During evaluation of memory performance of Power8 processor using perf
I ended up with problem of understanding difference between events PM_DATA_ALL_*
and PM_DATA_*
. Most of the counters exists in both version, but the description in oprofile documentation and in papi_native_avail
are the same, for example:
PM_DATA_FROM_LMEM
The processor's data cache was reloaded from the local chip's Memory due to either only demand loads or demand loads plus prefetches if MMCR1[16] is 1.
I though I will figure out the difference by measuring some data. If I provide task large enough, I can observe expected difference that *_ALL
versions have higher values. I understand the concept of multiplexing counters in the measure using perf
.
So what is actually the all in these events?
After few more hours of searching, I found another source directly from IBM describing the events as:
PM_DATA_ALL_FROM_LMEM
The processor's data cache was reloaded from the local chip's Memory due to either demand loads or data prefetch
and
PM_DATA_FROM_LMEM
The processor's data cache was reloaded from the local chip's Memory due to a demand load
So the difference makes prefetch load, which is not included in the second version.

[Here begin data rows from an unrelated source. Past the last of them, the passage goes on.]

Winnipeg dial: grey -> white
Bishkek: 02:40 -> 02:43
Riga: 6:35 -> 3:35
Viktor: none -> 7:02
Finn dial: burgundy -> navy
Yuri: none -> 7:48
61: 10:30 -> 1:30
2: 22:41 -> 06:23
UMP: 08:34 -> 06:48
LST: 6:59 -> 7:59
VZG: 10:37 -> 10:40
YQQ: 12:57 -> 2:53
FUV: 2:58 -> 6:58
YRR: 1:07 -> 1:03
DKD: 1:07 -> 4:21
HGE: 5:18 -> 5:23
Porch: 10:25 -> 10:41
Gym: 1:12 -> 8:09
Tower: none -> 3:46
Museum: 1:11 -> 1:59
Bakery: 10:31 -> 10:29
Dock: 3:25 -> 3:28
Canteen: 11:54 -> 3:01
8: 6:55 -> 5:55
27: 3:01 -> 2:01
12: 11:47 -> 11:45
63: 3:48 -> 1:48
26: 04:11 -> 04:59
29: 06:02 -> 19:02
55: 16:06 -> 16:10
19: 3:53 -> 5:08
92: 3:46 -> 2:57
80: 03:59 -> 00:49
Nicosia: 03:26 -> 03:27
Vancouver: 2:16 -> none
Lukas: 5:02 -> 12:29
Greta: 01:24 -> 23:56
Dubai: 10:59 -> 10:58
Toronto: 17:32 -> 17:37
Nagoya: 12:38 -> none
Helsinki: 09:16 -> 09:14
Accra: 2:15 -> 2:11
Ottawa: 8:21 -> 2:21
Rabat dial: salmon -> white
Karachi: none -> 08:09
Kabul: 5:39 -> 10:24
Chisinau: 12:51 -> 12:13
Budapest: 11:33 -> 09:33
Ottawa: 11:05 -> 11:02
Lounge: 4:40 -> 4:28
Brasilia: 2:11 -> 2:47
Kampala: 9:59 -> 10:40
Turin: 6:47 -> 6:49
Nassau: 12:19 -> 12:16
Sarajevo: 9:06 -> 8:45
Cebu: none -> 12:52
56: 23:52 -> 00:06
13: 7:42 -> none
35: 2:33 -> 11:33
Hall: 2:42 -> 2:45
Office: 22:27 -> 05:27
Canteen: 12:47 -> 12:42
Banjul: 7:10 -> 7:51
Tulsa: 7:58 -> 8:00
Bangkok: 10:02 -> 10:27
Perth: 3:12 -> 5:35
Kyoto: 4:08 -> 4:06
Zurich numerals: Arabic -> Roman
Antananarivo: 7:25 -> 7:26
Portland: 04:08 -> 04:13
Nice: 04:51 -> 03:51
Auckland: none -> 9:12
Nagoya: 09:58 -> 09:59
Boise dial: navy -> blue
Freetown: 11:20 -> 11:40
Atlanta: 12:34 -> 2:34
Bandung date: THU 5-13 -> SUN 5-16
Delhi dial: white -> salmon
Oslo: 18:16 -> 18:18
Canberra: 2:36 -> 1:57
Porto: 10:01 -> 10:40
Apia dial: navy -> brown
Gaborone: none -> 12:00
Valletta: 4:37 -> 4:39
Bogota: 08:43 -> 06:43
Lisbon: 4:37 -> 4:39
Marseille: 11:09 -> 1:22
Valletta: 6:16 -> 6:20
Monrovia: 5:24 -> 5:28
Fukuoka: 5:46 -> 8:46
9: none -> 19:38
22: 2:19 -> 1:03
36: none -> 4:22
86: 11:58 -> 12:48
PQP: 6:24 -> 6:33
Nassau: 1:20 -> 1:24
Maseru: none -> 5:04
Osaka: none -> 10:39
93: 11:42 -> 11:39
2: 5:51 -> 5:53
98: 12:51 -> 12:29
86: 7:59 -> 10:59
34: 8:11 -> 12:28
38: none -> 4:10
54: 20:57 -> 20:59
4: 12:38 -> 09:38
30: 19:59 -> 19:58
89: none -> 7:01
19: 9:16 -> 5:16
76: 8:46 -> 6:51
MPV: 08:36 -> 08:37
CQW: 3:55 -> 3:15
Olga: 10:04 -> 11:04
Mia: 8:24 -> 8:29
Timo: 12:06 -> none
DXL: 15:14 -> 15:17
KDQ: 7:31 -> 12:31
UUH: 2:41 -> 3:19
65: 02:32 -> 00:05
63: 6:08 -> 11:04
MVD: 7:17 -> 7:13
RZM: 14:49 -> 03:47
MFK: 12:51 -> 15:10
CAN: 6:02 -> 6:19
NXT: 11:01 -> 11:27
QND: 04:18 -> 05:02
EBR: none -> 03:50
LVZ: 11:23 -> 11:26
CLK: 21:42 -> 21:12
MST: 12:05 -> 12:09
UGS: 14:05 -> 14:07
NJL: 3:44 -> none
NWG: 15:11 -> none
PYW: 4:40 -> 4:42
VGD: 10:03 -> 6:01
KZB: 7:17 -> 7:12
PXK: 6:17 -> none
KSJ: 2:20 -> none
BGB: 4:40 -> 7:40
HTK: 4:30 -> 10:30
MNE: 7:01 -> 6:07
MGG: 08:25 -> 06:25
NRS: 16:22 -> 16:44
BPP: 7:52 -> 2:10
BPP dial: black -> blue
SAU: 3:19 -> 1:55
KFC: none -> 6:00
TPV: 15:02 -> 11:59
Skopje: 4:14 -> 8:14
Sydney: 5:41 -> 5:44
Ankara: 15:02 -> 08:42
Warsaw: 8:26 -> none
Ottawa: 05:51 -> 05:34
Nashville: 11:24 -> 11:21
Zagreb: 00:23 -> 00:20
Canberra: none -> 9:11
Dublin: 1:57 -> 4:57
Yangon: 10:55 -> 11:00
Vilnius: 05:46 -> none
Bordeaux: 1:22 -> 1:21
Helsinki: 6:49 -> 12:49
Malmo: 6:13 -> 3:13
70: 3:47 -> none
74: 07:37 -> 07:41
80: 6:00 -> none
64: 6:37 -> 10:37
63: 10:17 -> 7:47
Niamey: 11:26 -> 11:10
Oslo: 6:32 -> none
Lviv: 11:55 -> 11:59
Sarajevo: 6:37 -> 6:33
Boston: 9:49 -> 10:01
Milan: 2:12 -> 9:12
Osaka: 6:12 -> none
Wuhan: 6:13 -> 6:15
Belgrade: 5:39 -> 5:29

The PAPI and perf tools just include wrong description. These events were contributed directly to oprofile
by IBM but probably with some mistakes/inaccuracies. As I browse through the PAPI/libpfm source, I see that the correct description is in .pme_short_desc
field, but the .pme_long_desc
fields are both the same. And papi_native_avail
reports only the long one:
Thanks for patience. Summing the stuff like this helped me a lot and I hope it will help somebody struggling with similar issues.